Olpak: “DEİK, 37 yıldır çalışmalarını gönüllülük esasıyla sürdüren bir iş platformu”
İhracatımızın yılın ilk 9 ayında geçen yılın aynı dönemine göre yüzde 17 oranında artarak 188,2 milyar dolar seviyesini yakaladığını belirten Olpak, “Bu performansı yılın geri kalanında gösterdiğimiz taktirde yıllık ihracat hedefimiz olan 255 milyar doları çok kolay yakalanabileceğini söyleyebilirim.
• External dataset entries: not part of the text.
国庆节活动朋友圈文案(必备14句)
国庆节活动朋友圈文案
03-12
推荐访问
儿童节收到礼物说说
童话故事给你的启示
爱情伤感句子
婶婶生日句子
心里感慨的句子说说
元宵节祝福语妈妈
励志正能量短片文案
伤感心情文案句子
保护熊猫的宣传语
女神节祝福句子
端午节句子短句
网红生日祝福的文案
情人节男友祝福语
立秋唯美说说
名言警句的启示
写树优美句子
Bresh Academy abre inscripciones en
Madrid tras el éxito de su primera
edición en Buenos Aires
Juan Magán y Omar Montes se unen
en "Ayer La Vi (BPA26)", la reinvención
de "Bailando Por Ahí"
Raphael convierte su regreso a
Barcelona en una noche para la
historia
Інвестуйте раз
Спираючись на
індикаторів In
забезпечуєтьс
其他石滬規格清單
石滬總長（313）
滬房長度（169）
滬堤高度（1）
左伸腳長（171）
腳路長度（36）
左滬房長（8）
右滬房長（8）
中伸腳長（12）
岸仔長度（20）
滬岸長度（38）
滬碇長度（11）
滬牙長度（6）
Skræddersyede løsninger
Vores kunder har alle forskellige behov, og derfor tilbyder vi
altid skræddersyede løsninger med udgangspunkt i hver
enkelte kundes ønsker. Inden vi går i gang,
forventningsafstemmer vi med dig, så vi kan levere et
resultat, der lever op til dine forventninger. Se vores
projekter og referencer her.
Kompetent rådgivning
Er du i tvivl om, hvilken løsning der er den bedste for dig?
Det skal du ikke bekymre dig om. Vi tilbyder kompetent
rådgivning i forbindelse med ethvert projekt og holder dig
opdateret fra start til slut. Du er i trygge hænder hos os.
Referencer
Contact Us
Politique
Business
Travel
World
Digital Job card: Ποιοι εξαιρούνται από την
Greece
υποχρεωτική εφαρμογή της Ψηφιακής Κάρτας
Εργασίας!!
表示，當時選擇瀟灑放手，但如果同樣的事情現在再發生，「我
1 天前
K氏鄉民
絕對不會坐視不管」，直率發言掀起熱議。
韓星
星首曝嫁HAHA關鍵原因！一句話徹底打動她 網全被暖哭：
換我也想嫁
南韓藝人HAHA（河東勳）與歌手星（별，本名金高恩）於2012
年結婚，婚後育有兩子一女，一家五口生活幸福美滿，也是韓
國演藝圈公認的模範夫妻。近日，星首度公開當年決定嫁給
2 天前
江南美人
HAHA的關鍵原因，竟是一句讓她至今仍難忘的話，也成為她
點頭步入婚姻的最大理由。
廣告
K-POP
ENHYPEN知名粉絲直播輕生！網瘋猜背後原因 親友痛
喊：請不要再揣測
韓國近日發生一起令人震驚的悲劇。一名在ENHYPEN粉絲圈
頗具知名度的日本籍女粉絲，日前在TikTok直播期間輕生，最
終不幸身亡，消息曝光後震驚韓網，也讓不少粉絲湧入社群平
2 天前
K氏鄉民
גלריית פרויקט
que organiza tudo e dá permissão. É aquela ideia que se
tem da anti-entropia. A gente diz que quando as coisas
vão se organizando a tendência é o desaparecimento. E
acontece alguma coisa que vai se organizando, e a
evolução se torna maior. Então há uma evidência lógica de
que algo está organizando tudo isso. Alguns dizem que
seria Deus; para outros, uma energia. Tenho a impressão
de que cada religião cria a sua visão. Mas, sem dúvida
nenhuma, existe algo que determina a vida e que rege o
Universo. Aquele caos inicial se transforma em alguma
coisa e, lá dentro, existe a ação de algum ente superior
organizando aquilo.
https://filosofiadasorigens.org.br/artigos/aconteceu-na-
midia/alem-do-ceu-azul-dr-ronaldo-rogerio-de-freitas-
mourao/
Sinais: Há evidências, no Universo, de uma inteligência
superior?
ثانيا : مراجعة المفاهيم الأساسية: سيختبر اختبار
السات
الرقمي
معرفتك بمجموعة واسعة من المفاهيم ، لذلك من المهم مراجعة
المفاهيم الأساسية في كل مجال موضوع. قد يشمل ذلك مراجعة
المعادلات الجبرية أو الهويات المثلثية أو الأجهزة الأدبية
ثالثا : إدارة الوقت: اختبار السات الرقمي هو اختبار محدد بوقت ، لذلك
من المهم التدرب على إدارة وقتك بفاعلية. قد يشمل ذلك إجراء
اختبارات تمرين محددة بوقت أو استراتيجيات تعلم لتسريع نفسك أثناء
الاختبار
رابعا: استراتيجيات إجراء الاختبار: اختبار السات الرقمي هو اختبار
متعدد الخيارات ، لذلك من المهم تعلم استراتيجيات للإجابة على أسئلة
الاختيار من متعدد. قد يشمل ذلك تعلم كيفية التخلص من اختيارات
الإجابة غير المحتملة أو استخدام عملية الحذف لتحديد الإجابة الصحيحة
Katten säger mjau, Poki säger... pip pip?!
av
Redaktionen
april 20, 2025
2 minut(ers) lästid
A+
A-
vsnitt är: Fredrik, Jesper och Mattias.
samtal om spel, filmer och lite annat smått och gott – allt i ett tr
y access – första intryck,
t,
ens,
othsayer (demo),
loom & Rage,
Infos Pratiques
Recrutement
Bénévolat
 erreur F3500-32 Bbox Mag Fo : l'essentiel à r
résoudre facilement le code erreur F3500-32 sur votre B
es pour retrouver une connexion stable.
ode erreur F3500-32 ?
Diğer taraftan, ithalatımız ise zirve yapan petrol ve emtia fiyatlarının etkisiyle ilk dokuz aylık dönemde yüzde 41 artışla 272 milyar dolara yükseldi” dedi. Türk özel sektörünün dış dünyaya açılan penceresi olan DEİK’in 37 yıldır çalışmalarını gönüllülük esasıyla sürdüren bir iş platformu olduğunu aktaran Olpak, “DEİK olarak, ülkeler arası yatırım ve ticareti artırmak için “Ticari Diplomasi” anlayışıyla faaliyetlerimizi Cumhurbaşkanımızın liderliğinde, Ticaret Bakanımızın destek ve koordinasyonuyla sürdürüyoruz. Her bir İş Konseyimiz, tabiri caizse arı gibi çalışıyor. Hem yurt içinde, hem de yurt dışında ticaret ve yatırım fırsatları araştırıyor, üyelerimizi bu bağlamda teşvik ediyor. İş Konseylerimizin görevi de ülkemizdeki iş insanlarını bilgilendirmek, iş birliği sağlamak ve şirketlerimizin birer küresel oyuncu olma hedefleri doğrultusunda çalışmalar yürütmek” dedi.

Programın son kısmında, Katılımcıların sorularını cevaplayan DEİK Başkanı Nail Olpak, özellikle İnegöl ihracatçısının Yurt Dışında yaşadığı sorunları içeren soruları tek tek not aldı ve ilgili Bakanlara ileteceğini belirtti.